Carlos Perón, 101 years old, has "eighty something" painting: "I paint sitting down, but I keep moving my hands and head"

Carlos Perón, 101 years old, has "eighty something" painting: "I paint sitting down, but I keep moving my hands and head"

It is never too late to do what you like most and, why not, to fulfill your dreams. And tell it to Carlos Perón Rodríguez, who at 101 years old shows that he still has talent by continuing to draw and paint, even presenting his watercolor work to the public in San Sebastián de los Reyes (Madrid) on November 2.

His exhibition, titled ‘100 years and more of color’ and presented in the lobby of El Caserón in the Madrid town, took a tour of the life and work of an artist who has not stopped painting for a single day. “I paint sitting down, but I keep moving my hands and head. I have never gotten tired of that,” Perón admits in an interview with ’65 y más’.

This centenarian was born in Madrid on March 21, 1924, in a family of 8 siblings. Since he was a child he showed a great love for drawing, he painted white walls and his mother “scolded” him, but he “needed to paint.”

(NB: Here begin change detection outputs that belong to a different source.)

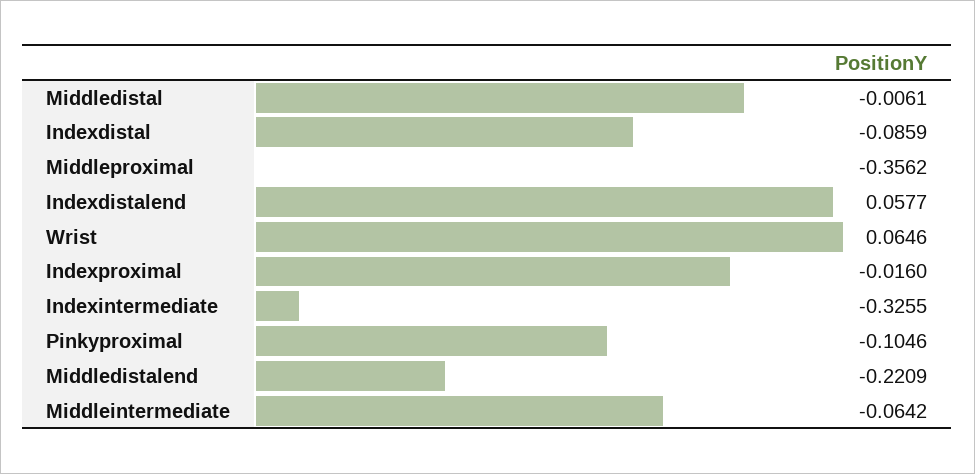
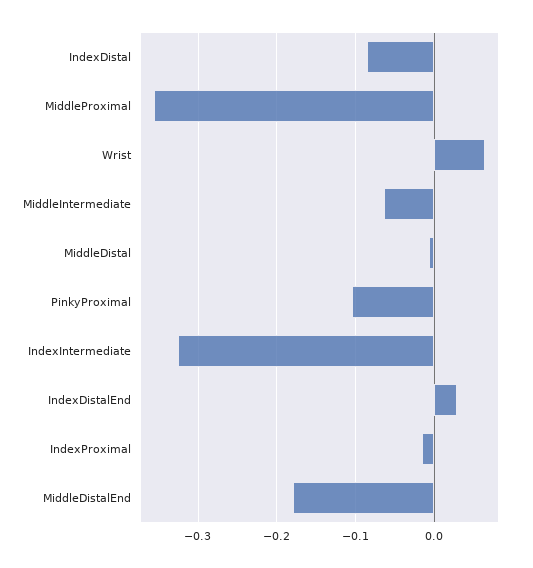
  {
    "Middledistal": -0.0061,
    "Indexdistal": -0.0859,
    "Middleproximal": -0.3562,
-   "Indexdistalend": 0.0577,
+   "Indexdistalend": 0.03,
    "Wrist": 0.0646,
    "Indexproximal": -0.016,
    "Indexintermediate": -0.3255,
    "Pinkyproximal": -0.1046,
-   "Middledistalend": -0.2209,
+   "Middledistalend": -0.18,
    "Middleintermediate": -0.0642
  }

That was not all, Carlos came to study and work as a surveyor and technical architect, to which he dedicated himself for decades in the Ministry of Air. There he participated in emblematic projects such as the Moncloa building or various Spanish airports, the product of his endless ambition.

“I drew a lot of architecture, construction, plans, structures, but one day painting got into my body, and since then I haven’t stopped,” he explains, adding that he has been dedicated to painting for “eighty-something” years.

“Sitting, but painting”

Although a few years ago he suffered pneumonia that affected his legs, the artist has not abandoned his vocation. “Sitting, but painting,” he says calmly. Watercolor has always been his favorite technique, and his works are characterized by the use of intense colors and harmonious compositions, in which landscapes, portraits, human figures and scenes based on personal memories, newspaper clippings or old photographs appear.

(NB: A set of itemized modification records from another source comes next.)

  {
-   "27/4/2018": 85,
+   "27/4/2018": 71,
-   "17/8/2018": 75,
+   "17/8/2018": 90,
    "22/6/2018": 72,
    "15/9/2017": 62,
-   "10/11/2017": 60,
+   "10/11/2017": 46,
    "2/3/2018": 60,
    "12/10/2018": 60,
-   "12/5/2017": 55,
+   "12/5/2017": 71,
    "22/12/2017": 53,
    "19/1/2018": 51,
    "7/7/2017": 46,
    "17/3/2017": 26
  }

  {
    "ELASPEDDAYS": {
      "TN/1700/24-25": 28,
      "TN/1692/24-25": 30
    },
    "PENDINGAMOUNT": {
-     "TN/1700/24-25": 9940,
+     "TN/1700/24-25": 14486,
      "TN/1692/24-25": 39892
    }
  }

Perón’s works also reveal his professional training, with architectural representations and historical episodes, although always impregnated with a sensitivity that transmits energy and freshness. Among his most common motifs are Mediterranean landscapes, urban environments, everyday scenes and studies of the human body. In his watercolors, technical precision is combined with a spontaneous sensitivity that is only acquired with the passage of time.

Recently, the Community of Madrid paid tribute to him for his personal and artistic career. “There were hundreds of people there, and I got all the applause, because at a hundred years old I am still painting,” he recalls with pride.